Clare nodded wretchedly. ‘I never meant to mislead you,’ she said pleadingly. She reached her warm hand out towards my numb, mud-spattered one. ‘And James thought you should know before—’

 

‘Wait a minute.’ I pulled my hand away abruptly. ‘You talked to him about this?’

 

She nodded and put her hands to her face. ‘Lee – I’m so …’ She stopped and took a deep breath, and I got the feeling she was marshalling herself, working out what to say next.
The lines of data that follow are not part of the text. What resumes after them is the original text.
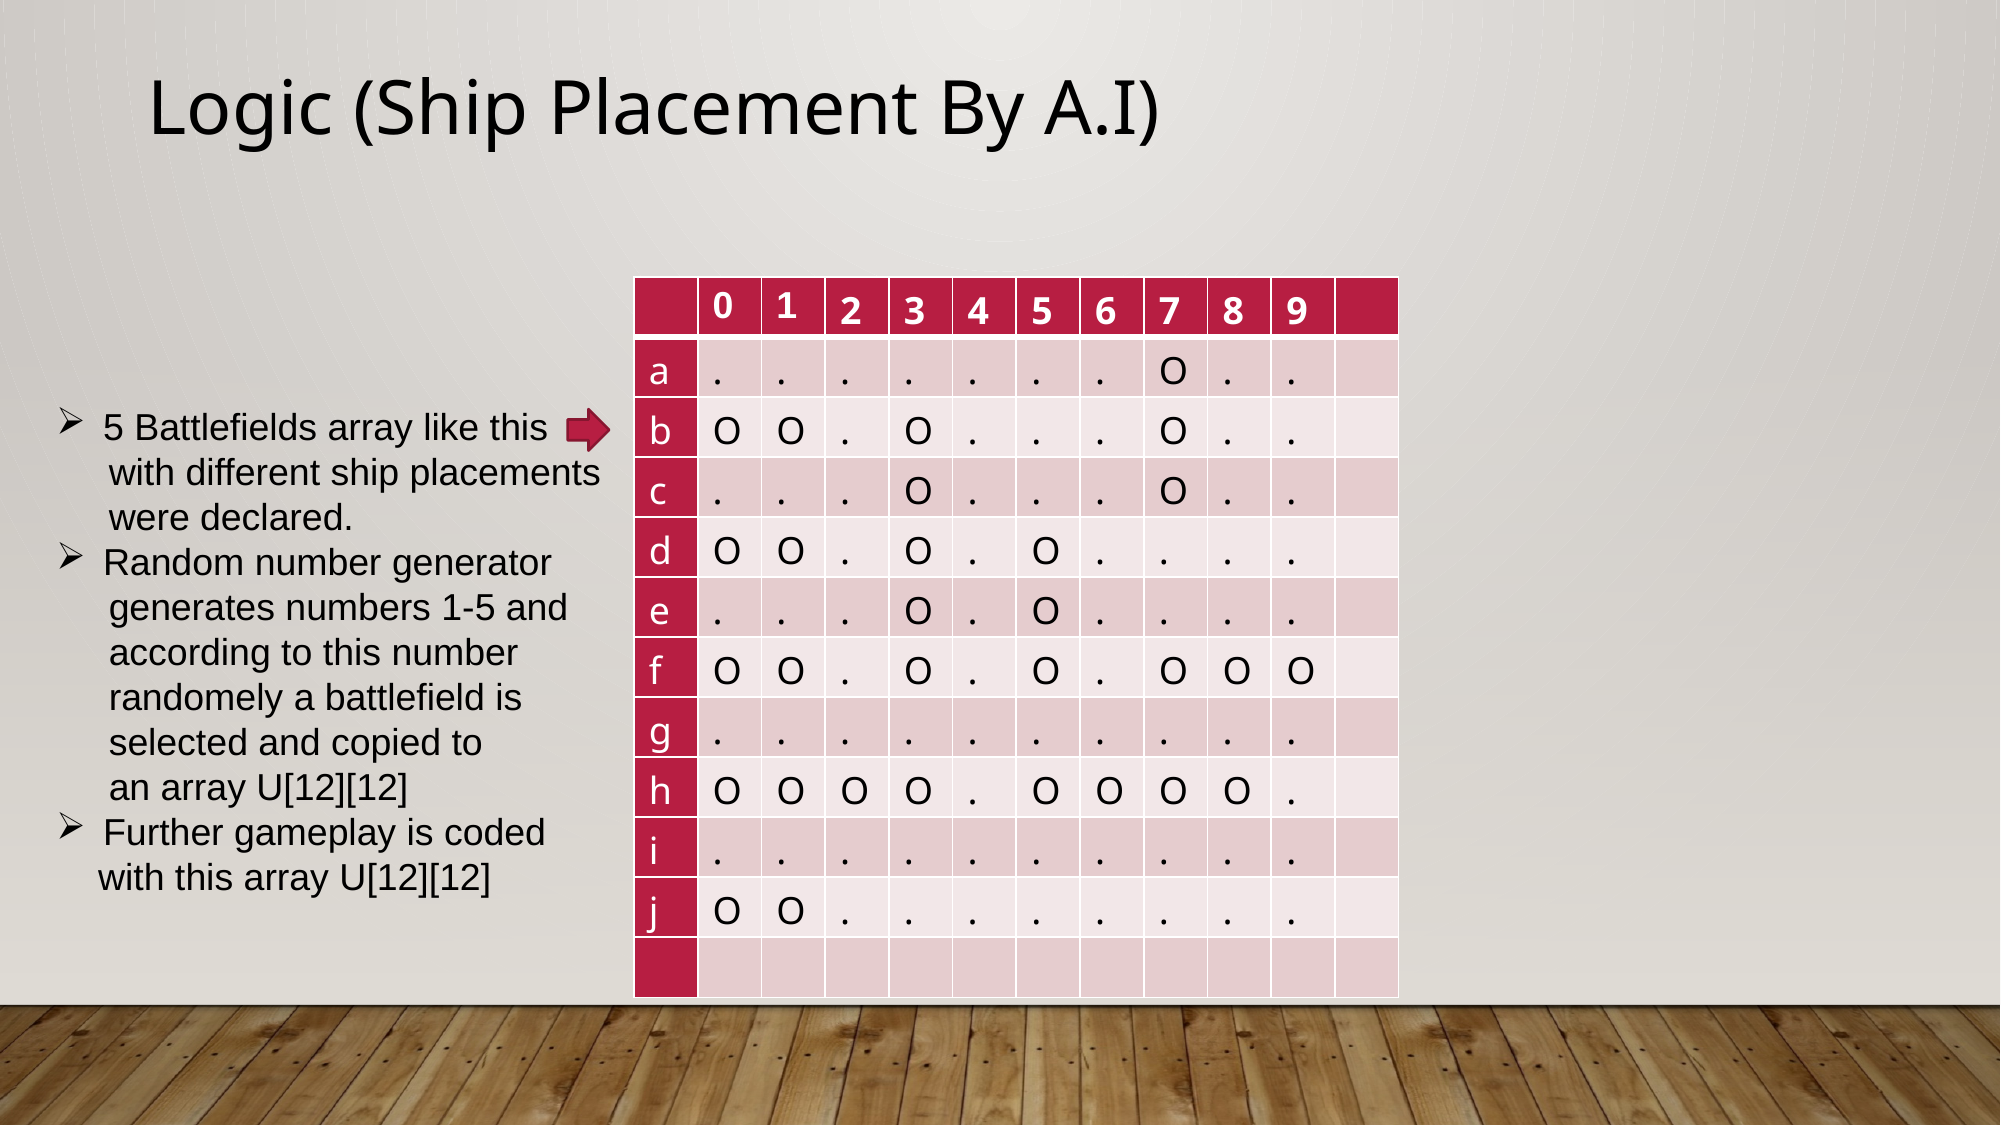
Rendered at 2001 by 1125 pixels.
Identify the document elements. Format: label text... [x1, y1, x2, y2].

table_cell . [1017, 398, 1079, 456]
text_box Logic (Ship Placement By A.I) [132, 51, 1280, 157]
table_cell [1208, 938, 1270, 997]
table_cell . [1208, 340, 1270, 396]
table_header 5 [1017, 278, 1079, 334]
table_cell O [826, 758, 888, 816]
table_cell . [1081, 578, 1143, 636]
table_cell O [890, 578, 952, 636]
table_header [635, 278, 697, 334]
table_cell O [762, 518, 824, 576]
table_cell O [1017, 578, 1079, 636]
table_cell O [762, 638, 824, 696]
table_cell . [1208, 878, 1270, 936]
table_cell [953, 938, 1015, 997]
table_cell . [890, 340, 952, 396]
table_cell . [1208, 818, 1270, 876]
table_cell [699, 938, 761, 997]
table_cell . [890, 698, 952, 756]
table_cell O [762, 398, 824, 456]
text_box [566, 407, 611, 452]
table_cell [1336, 818, 1398, 876]
table_cell O [699, 758, 761, 816]
table_cell O [1145, 398, 1207, 456]
table_cell . [1081, 398, 1143, 456]
table_cell . [953, 758, 1015, 816]
table_header 4 [953, 278, 1015, 334]
table_cell . [1272, 578, 1334, 636]
table_cell . [1208, 458, 1270, 516]
table_cell . [699, 458, 761, 516]
table_cell O [890, 458, 952, 516]
table_cell O [762, 758, 824, 816]
picture [0, 1005, 2000, 1125]
table_cell g [635, 698, 697, 756]
table_cell . [1145, 578, 1207, 636]
table_cell . [1272, 818, 1334, 876]
table_cell f [635, 638, 697, 696]
table_cell . [1081, 518, 1143, 576]
table_cell O [1208, 758, 1270, 816]
table_cell . [699, 818, 761, 876]
table_cell . [890, 818, 952, 876]
table_cell [1336, 938, 1398, 997]
table_cell O [1017, 758, 1079, 816]
table_cell . [826, 518, 888, 576]
table_cell . [826, 340, 888, 396]
table_cell b [635, 398, 697, 456]
table_cell [1336, 698, 1398, 756]
table_cell [1336, 758, 1398, 816]
table_cell O [1081, 758, 1143, 816]
table_cell . [1208, 398, 1270, 456]
table_header 6 [1081, 278, 1143, 334]
table_cell . [1272, 518, 1334, 576]
table_cell . [1145, 818, 1207, 876]
table_cell O [699, 398, 761, 456]
table_header 7 [1145, 278, 1207, 334]
table_cell . [1272, 458, 1334, 516]
table_cell c [635, 458, 697, 516]
table_header 2 [826, 278, 888, 334]
table_cell O [699, 878, 761, 936]
table_cell . [699, 578, 761, 636]
table_cell [635, 938, 697, 997]
table_cell O [1272, 638, 1334, 696]
text_box 5 Battlefields array like this with different ship placements were declared. Random number generator generates numbers 1-5 and according to this number randomely a battlefield is selected and copied to an array U[12][12] Further gameplay is coded with this array U[12][12] [41, 395, 627, 906]
table_cell . [1017, 698, 1079, 756]
table_cell . [1017, 818, 1079, 876]
table_cell . [953, 518, 1015, 576]
table_cell a [635, 340, 697, 396]
table_cell . [1208, 698, 1270, 756]
table_cell O [890, 758, 952, 816]
table_cell . [762, 340, 824, 396]
table_cell [1336, 340, 1398, 396]
table_cell e [635, 578, 697, 636]
table_cell . [1017, 458, 1079, 516]
table_cell O [1145, 758, 1207, 816]
table_cell i [635, 818, 697, 876]
table_cell . [1145, 698, 1207, 756]
table_cell . [1081, 458, 1143, 516]
table_cell . [953, 340, 1015, 396]
table_cell [826, 938, 888, 997]
table_cell . [1272, 758, 1334, 816]
table_header [1336, 278, 1398, 334]
table_cell j [635, 878, 697, 936]
table_header 8 [1208, 278, 1270, 334]
table_cell . [1272, 698, 1334, 756]
table_cell [1336, 518, 1398, 576]
table_cell O [1017, 638, 1079, 696]
table_cell . [826, 398, 888, 456]
table_cell . [826, 878, 888, 936]
table_cell O [699, 638, 761, 696]
table_cell . [890, 878, 952, 936]
table_cell h [635, 758, 697, 816]
table_cell . [953, 578, 1015, 636]
table_cell [1017, 938, 1079, 997]
table_cell d [635, 518, 697, 576]
table_cell O [1017, 518, 1079, 576]
table_cell . [762, 818, 824, 876]
table_cell O [890, 518, 952, 576]
table_cell . [826, 578, 888, 636]
table_cell . [1145, 878, 1207, 936]
table_cell . [1145, 518, 1207, 576]
table_cell . [699, 340, 761, 396]
table_cell . [826, 458, 888, 516]
table_cell . [1081, 340, 1143, 396]
table_cell O [1208, 638, 1270, 696]
table_cell [1081, 938, 1143, 997]
table_cell . [1017, 340, 1079, 396]
table_cell O [1145, 458, 1207, 516]
table_cell . [826, 698, 888, 756]
table_cell [1336, 578, 1398, 636]
table_cell . [1272, 340, 1334, 396]
table_cell . [1272, 398, 1334, 456]
table_cell [1336, 458, 1398, 516]
table_cell . [1081, 818, 1143, 876]
table_cell . [953, 458, 1015, 516]
table_cell O [890, 638, 952, 696]
table_cell . [953, 398, 1015, 456]
table_cell . [762, 698, 824, 756]
table_cell . [762, 578, 824, 636]
table_cell O [890, 398, 952, 456]
table_cell O [762, 878, 824, 936]
table_header 9 [1272, 278, 1334, 334]
table_cell [1336, 878, 1398, 936]
table_cell . [1081, 698, 1143, 756]
table_cell [1272, 938, 1334, 997]
table_cell O [699, 518, 761, 576]
table_cell . [953, 638, 1015, 696]
table_cell . [1208, 578, 1270, 636]
table_header 1 [762, 278, 824, 334]
table_cell . [953, 698, 1015, 756]
table_cell . [826, 638, 888, 696]
table_cell . [1017, 878, 1079, 936]
table_cell . [1208, 518, 1270, 576]
table_cell . [762, 458, 824, 516]
table_cell [1145, 938, 1207, 997]
table_cell . [1272, 878, 1334, 936]
table_cell . [826, 818, 888, 876]
table_cell . [953, 818, 1015, 876]
table_cell [890, 938, 952, 997]
table_cell O [1145, 638, 1207, 696]
table_cell [1336, 638, 1398, 696]
table_cell . [1081, 638, 1143, 696]
table_cell O [1145, 340, 1207, 396]
table_cell . [953, 878, 1015, 936]
table_header 0 [699, 278, 761, 334]
table_header 3 [890, 278, 952, 334]
table_cell . [699, 698, 761, 756]
table_cell [762, 938, 824, 997]
table_cell [1336, 398, 1398, 456]
table_cell . [1081, 878, 1143, 936]
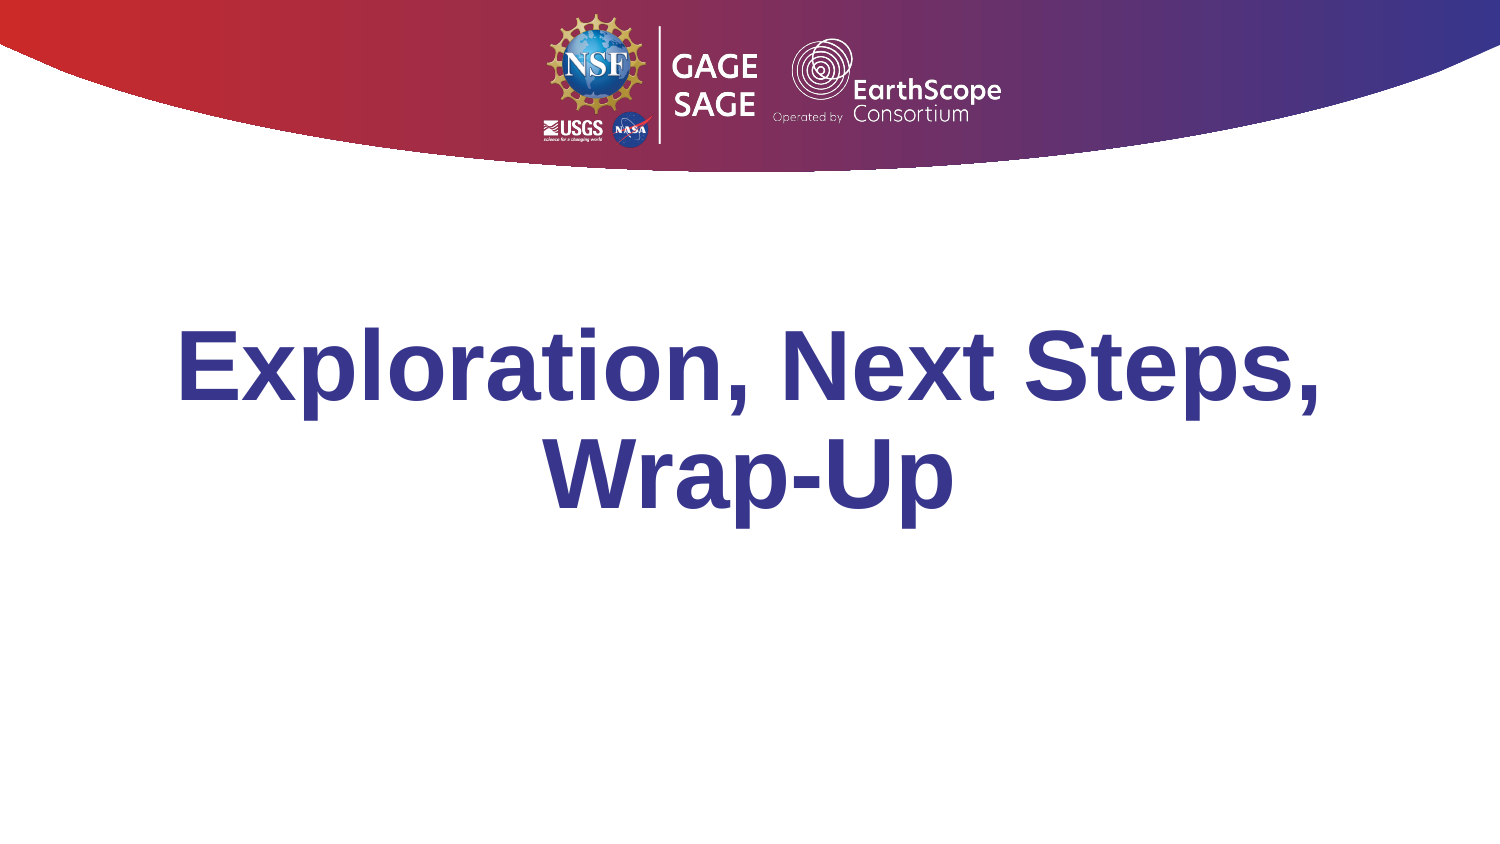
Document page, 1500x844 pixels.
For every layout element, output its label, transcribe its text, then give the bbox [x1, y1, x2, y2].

picture [533, 12, 1010, 158]
title Exploration, Next Steps, Wrap-Up [112, 295, 1388, 549]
When she spoke again it was with a trace of defiance, a flicker of the Clare I remembered, who would have attacked, who would have died fighting rather than lie down under an accusation. ‘Look, I won’t apologise. Neither of us have done anything wrong. But please, won’t you give us your blessing?’

 

‘If you haven’t done anything wrong,’ my voice was hard, ‘why do you need it?’

 

‘Because you were my friend! My best friend!’

 

Were.

 

We both registered the past tense at the same time, and I saw my own reaction reflected in Clare’s face.

 

I bit my lip, so hard that it hurt, crushing the soft skin between my teeth.

 

You have my blessing. Say it. Say it!

 

‘I—’

 

There was a sound from the house. The door opened, and there was Flo standing in the rectangle of light, shading her eyes as she looked out into the darkness. She was standing on the tips of her toes, almost toppling as she craned to see, and there was an air of suppressed excitement about her, like a child before a birthday party who might tip over into hysteria at any moment.

 

‘Hellooo?’ she called, her voice shockingly loud in the still night air. ‘Clare? Is that you?’